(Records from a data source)

· · ·

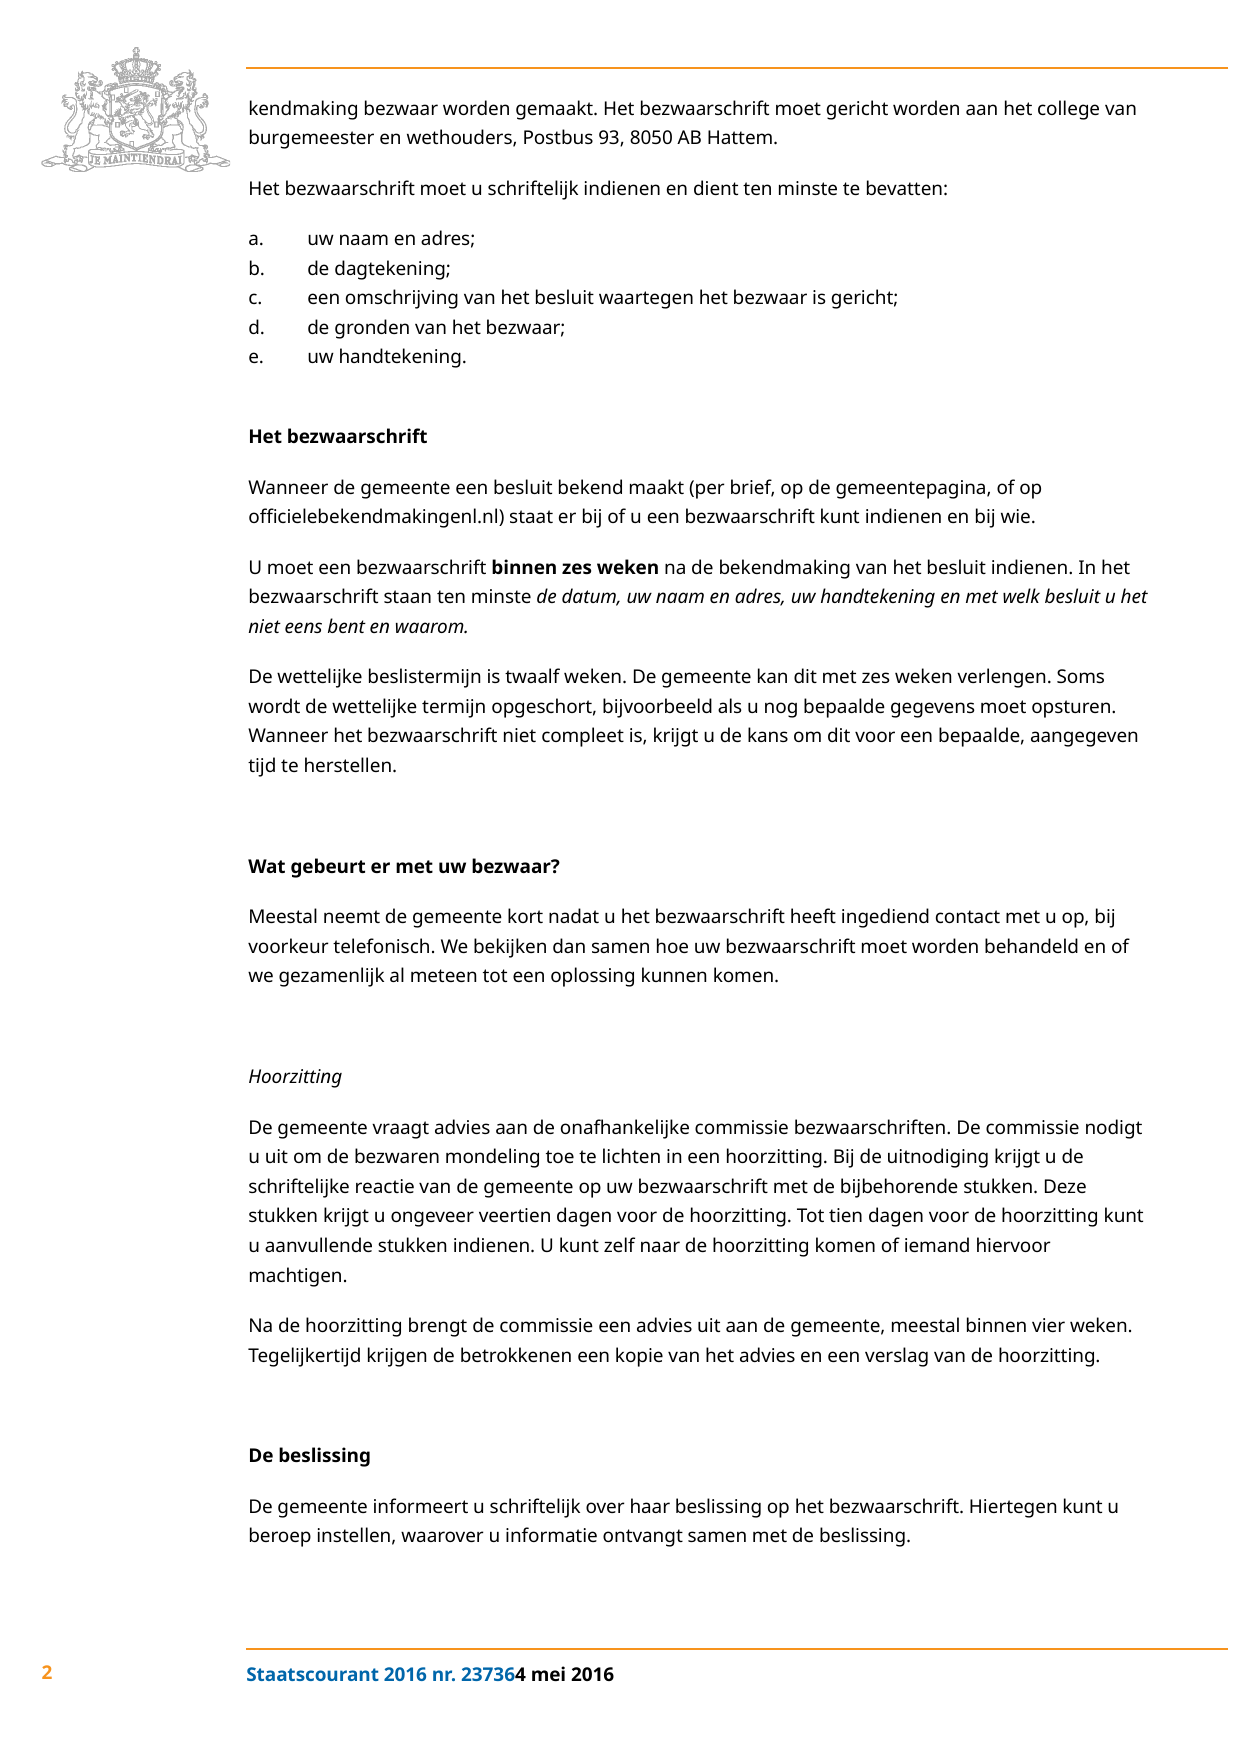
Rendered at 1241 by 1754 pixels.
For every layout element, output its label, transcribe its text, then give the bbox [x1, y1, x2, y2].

list uw naam en adres; [248, 225, 1152, 251]
text De wettelijke beslistermijn is twaalf weken. De gemeente kan dit met zes weken verlengen. Soms wordt de wettelijke termijn opgeschort, bijvoorbeeld als u nog bepaalde gegevens moet opsturen. Wanneer het bezwaarschrift niet compleet is, krijgt u de kans om dit voor een bepaalde, aangegeven tijd te herstellen. [248, 663, 1152, 778]
text Na de hoorzitting brengt de commissie een advies uit aan de gemeente, meestal binnen vier weken. Tegelijkertijd krijgen de betrokkenen een kopie van het advies en een verslag van de hoorzitting. [248, 1312, 1152, 1368]
text Hoorzitting [248, 1063, 1152, 1089]
text De gemeente vraagt advies aan de onafhankelijke commissie bezwaarschriften. De commissie nodigt u uit om de bezwaren mondeling toe te lichten in een hoorzitting. Bij de uitnodiging krijgt u de schriftelijke reactie van de gemeente op uw bezwaarschrift met de bijbehorende stukken. Deze stukken krijgt u ongeveer veertien dagen voor de hoorzitting. Tot tien dagen voor de hoorzitting kunt u aanvullende stukken indienen. U kunt zelf naar de hoorzitting komen of iemand hiervoor machtigen. [248, 1114, 1152, 1288]
text Wat gebeurt er met uw bezwaar? [248, 853, 1152, 879]
text Meestal neemt de gemeente kort nadat u het bezwaarschrift heeft ingediend contact met u op, bij voorkeur telefonisch. We bekijken dan samen hoe uw bezwaarschrift moet worden behandeld en of we gezamenlijk al meteen tot een oplossing kunnen komen. [248, 903, 1152, 988]
list de gronden van het bezwaar; [248, 314, 1152, 340]
text Wanneer de gemeente een besluit bekend maakt (per brief, op de gemeentepagina, of op officielebekendmakingenl.nl) staat er bij of u een bezwaarschrift kunt indienen en bij wie. [248, 474, 1152, 529]
text kendmaking bezwaar worden gemaakt. Het bezwaarschrift moet gericht worden aan het college van burgemeester en wethouders, Postbus 93, 8050 AB Hattem. [248, 95, 1152, 150]
text De beslissing [248, 1443, 1152, 1468]
list een omschrijving van het besluit waartegen het bezwaar is gericht; [248, 284, 1152, 310]
text U moet een bezwaarschrift binnen zes weken na de bekendmaking van het besluit indienen. In het bezwaarschrift staan ten minste de datum, uw naam en adres, uw handtekening en met welk besluit u het niet eens bent en waarom. [248, 554, 1152, 639]
picture [41, 47, 231, 172]
text Het bezwaarschrift moet u schriftelijk indienen en dient ten minste te bevatten: [248, 175, 1152, 201]
text De gemeente informeert u schriftelijk over haar beslissing op het bezwaarschrift. Hiertegen kunt u beroep instellen, waarover u informatie ontvangt samen met de beslissing. [248, 1493, 1152, 1548]
list uw handtekening. [248, 343, 1152, 369]
text Het bezwaarschrift [248, 423, 1152, 449]
list de dagtekening; [248, 255, 1152, 281]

· · ·

To do:
Rewrite the data above, switching every "commissie" to "adviescommissie" and leaving everything else unchanged. Omit the pictures from your answer.

Final result:
Rendered at 1241 by 1754 pixels.
For every layout element, output its label, transcribe its text, then give the bbox [x1, y1, x2, y2].

list uw naam en adres; [248, 225, 1152, 251]
text De wettelijke beslistermijn is twaalf weken. De gemeente kan dit met zes weken verlengen. Soms wordt de wettelijke termijn opgeschort, bijvoorbeeld als u nog bepaalde gegevens moet opsturen. Wanneer het bezwaarschrift niet compleet is, krijgt u de kans om dit voor een bepaalde, aangegeven tijd te herstellen. [248, 663, 1152, 778]
text Na de hoorzitting brengt de adviescommissie een advies uit aan de gemeente, meestal binnen vier weken. Tegelijkertijd krijgen de betrokkenen een kopie van het advies en een verslag van de hoorzitting. [248, 1312, 1152, 1368]
text Hoorzitting [248, 1063, 1152, 1089]
text De gemeente vraagt advies aan de onafhankelijke adviescommissie bezwaarschriften. De adviescommissie nodigt u uit om de bezwaren mondeling toe te lichten in een hoorzitting. Bij de uitnodiging krijgt u de schriftelijke reactie van de gemeente op uw bezwaarschrift met de bijbehorende stukken. Deze stukken krijgt u ongeveer veertien dagen voor de hoorzitting. Tot tien dagen voor de hoorzitting kunt u aanvullende stukken indienen. U kunt zelf naar de hoorzitting komen of iemand hiervoor machtigen. [248, 1114, 1152, 1288]
text Wat gebeurt er met uw bezwaar? [248, 853, 1152, 879]
text Meestal neemt de gemeente kort nadat u het bezwaarschrift heeft ingediend contact met u op, bij voorkeur telefonisch. We bekijken dan samen hoe uw bezwaarschrift moet worden behandeld en of we gezamenlijk al meteen tot een oplossing kunnen komen. [248, 903, 1152, 988]
list de gronden van het bezwaar; [248, 314, 1152, 340]
text Wanneer de gemeente een besluit bekend maakt (per brief, op de gemeentepagina, of op officielebekendmakingenl.nl) staat er bij of u een bezwaarschrift kunt indienen en bij wie. [248, 474, 1152, 529]
text kendmaking bezwaar worden gemaakt. Het bezwaarschrift moet gericht worden aan het college van burgemeester en wethouders, Postbus 93, 8050 AB Hattem. [248, 95, 1152, 150]
text De beslissing [248, 1443, 1152, 1468]
list een omschrijving van het besluit waartegen het bezwaar is gericht; [248, 284, 1152, 310]
text U moet een bezwaarschrift binnen zes weken na de bekendmaking van het besluit indienen. In het bezwaarschrift staan ten minste de datum, uw naam en adres, uw handtekening en met welk besluit u het niet eens bent en waarom. [248, 554, 1152, 639]
picture [41, 47, 231, 172]
text Het bezwaarschrift moet u schriftelijk indienen en dient ten minste te bevatten: [248, 175, 1152, 201]
text De gemeente informeert u schriftelijk over haar beslissing op het bezwaarschrift. Hiertegen kunt u beroep instellen, waarover u informatie ontvangt samen met de beslissing. [248, 1493, 1152, 1548]
list uw handtekening. [248, 343, 1152, 369]
text Het bezwaarschrift [248, 423, 1152, 449]
list de dagtekening; [248, 255, 1152, 281]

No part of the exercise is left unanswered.